The bus ride was fairly non eventful, and with the exception of a few very rough bumps, not uncomfortable considering the road conditions. Most of us read or napped as much as we could. Throughout the trip, Tom has been keeping a tally of things we could have done better on our own, versus going through Princess. He was very thankful that he did not have to drive that road and instead got to sit back and enjoy the view. Halway through, we stopped at the one place to get food along the whole route, the MacLaren Inn. They served a great lunch of sandwiches and chili, and their summer special dessert of wildberry pie and homemade vanilla ice cream. Along the ride, we learned about the tundra, and how the area was formed by glaciers, spotted some moose and caribou, and caught up on sleep. Arrived at the lodge around 4 pm and took some short walks before a nice dinner at the lodge.
Since there is not much interesting to report about the bus trip, I wanted to share some information about Alaska and the lodges we have stayed at. It's also a chance to practice my recall so we can prepare for trivia on the ship. Alaska is the 49th state. The territory was purchased in 1867 for $7 million. It is the northernmost, easternmost, and westernmost state, since the Aleutian Islands cross the date line.

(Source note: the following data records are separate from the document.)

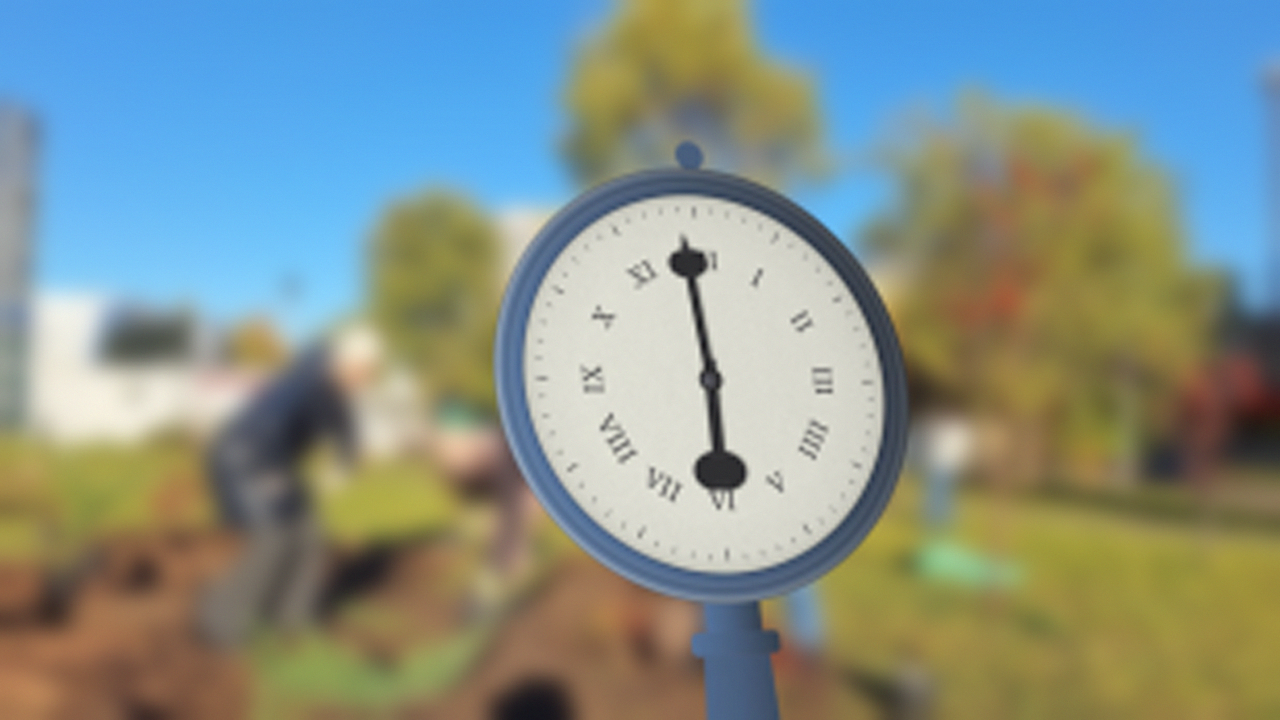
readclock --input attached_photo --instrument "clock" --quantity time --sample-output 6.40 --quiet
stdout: 5.59
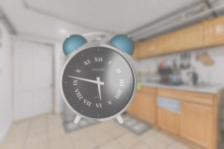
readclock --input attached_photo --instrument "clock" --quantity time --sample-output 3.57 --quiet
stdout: 5.47
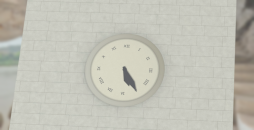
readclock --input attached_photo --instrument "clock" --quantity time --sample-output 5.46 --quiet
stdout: 5.25
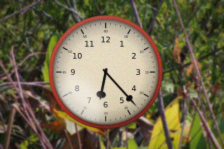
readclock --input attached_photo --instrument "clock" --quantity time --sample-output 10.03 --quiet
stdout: 6.23
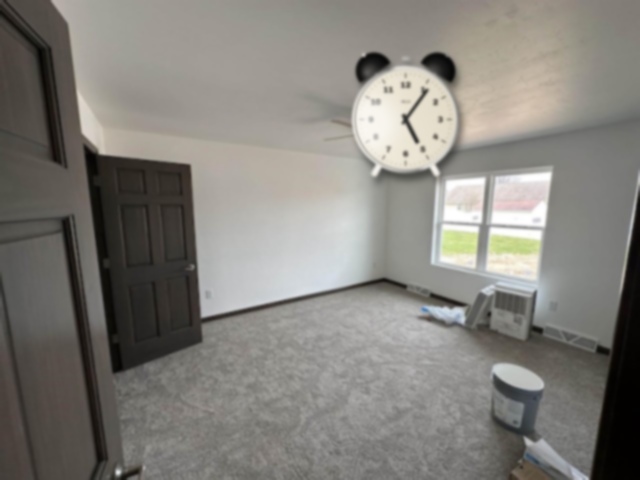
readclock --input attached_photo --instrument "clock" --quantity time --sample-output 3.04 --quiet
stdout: 5.06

|Restaurant placemat with more facts about Alaska|
|The tundra almost looks like the foggy cover around the Great Smoky Mountains, but it is actually smoke from the forest fires!|
The lodges have all been very nice and on the rustic side. McKinley and Denali had a main lodge with a great room for sitting, coffee shop, restaurant, gift shop, bus stop, check in, etc. and the rooms were in separate building spread across the property. Copper River has a similar main lodge, but the rooms are upstairs in the lodge, like a hotel. It is also the smallest of the three we stayed at, with less than 100 rooms and only 2 places to eat. McKinley and Copper River had short hiking trails around the property. All three had nice decks or fire pits to sit out on and relax. The rooms all have blackout curtains which are greatly appreciated!
Friday we are hiking, rafting, and fishing along the Copper River.